This is an update of the previous year's presentation about scaling LDISKFS. LDISKFS is a commonly used Lustre FS backend. OST and MDT targets can be formatted as LDISKFS to store Lustre objects. Total data storage size depends on target size or target count. Increasing the target count requires adding new hardware or increasing target size. Target size can be increased by switching to hard drives with larger capacity. Last year, Seagate significantly upgraded the size of its hard drives. Current solutions have 8TB,10TB hard drives aboard, and 12TB and 16TB are coming soon. LDISKFS based on the EXT4 file system are scalable, but keeping the size of the target device (~300TB for 10TB hard drives) in mind, some preparation is needed. There are some verification steps that were used in previous LDISKFS scaling phases, pointed out in last year's presentation, and the same work is done for this iteration:
- Issues with external inode xattr are fixed. New tests are added;
- Large memory structures are checked to be ready;
- Inode count limitation public discussion is started;
- Large_dir support is added to ext4 and ready to be added to Lustre FS.

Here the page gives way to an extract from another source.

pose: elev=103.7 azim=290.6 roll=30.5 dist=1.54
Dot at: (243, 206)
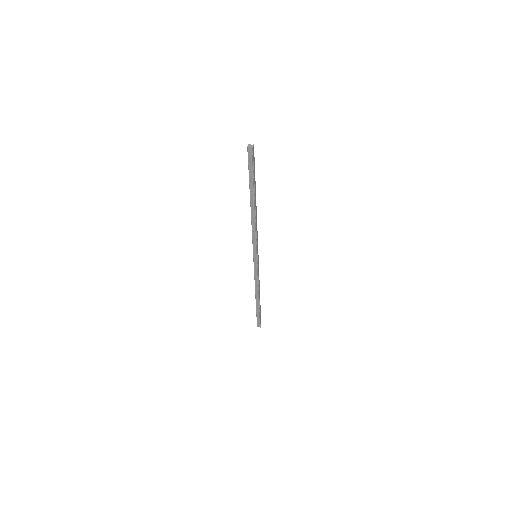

Another important problem in this scaling iteration are EXT4 (and LDISKFS) metadata limits. Without additional support, block groups can be allocated only for partitions < 256TB. There are two possible solutions for this problem. The “bigalloc” feature makes block sizes bigger, so there's no need to allocate many block groups. “Meta_bg” changes the filesystem structure so that enough block groups can be allocated. Both of these approaches have their own advantages and disadvantages. To make the right choice, Seagate performed functional and stress testing that shows the following results:
- Bigalloc has some known issues. Fixes are exists in ext4 and need to be ported to Lustre;
- Some new issues in bigalloc have been found: quota and symbolic links are not ready;
- Mount time with meta_bg is too long. Some patches were added to preload metadata, decreasing mount time dramatically;
- mkfs.Lustre requires a fix to exclude resize_inode if meta_bg is enabled (these options can not be set at the same time).
At this moment “meta_bg” looks more stable and more attractive as a solution. As the result of much work, safe partition size limit has increased to 512TB. Hard drive capacity is continuously increasing, so in the feature the Lustre FS community will face the need to create partitions > 512TB. Meanwhile, Seagate continues to work to extend LDISKFS capacity.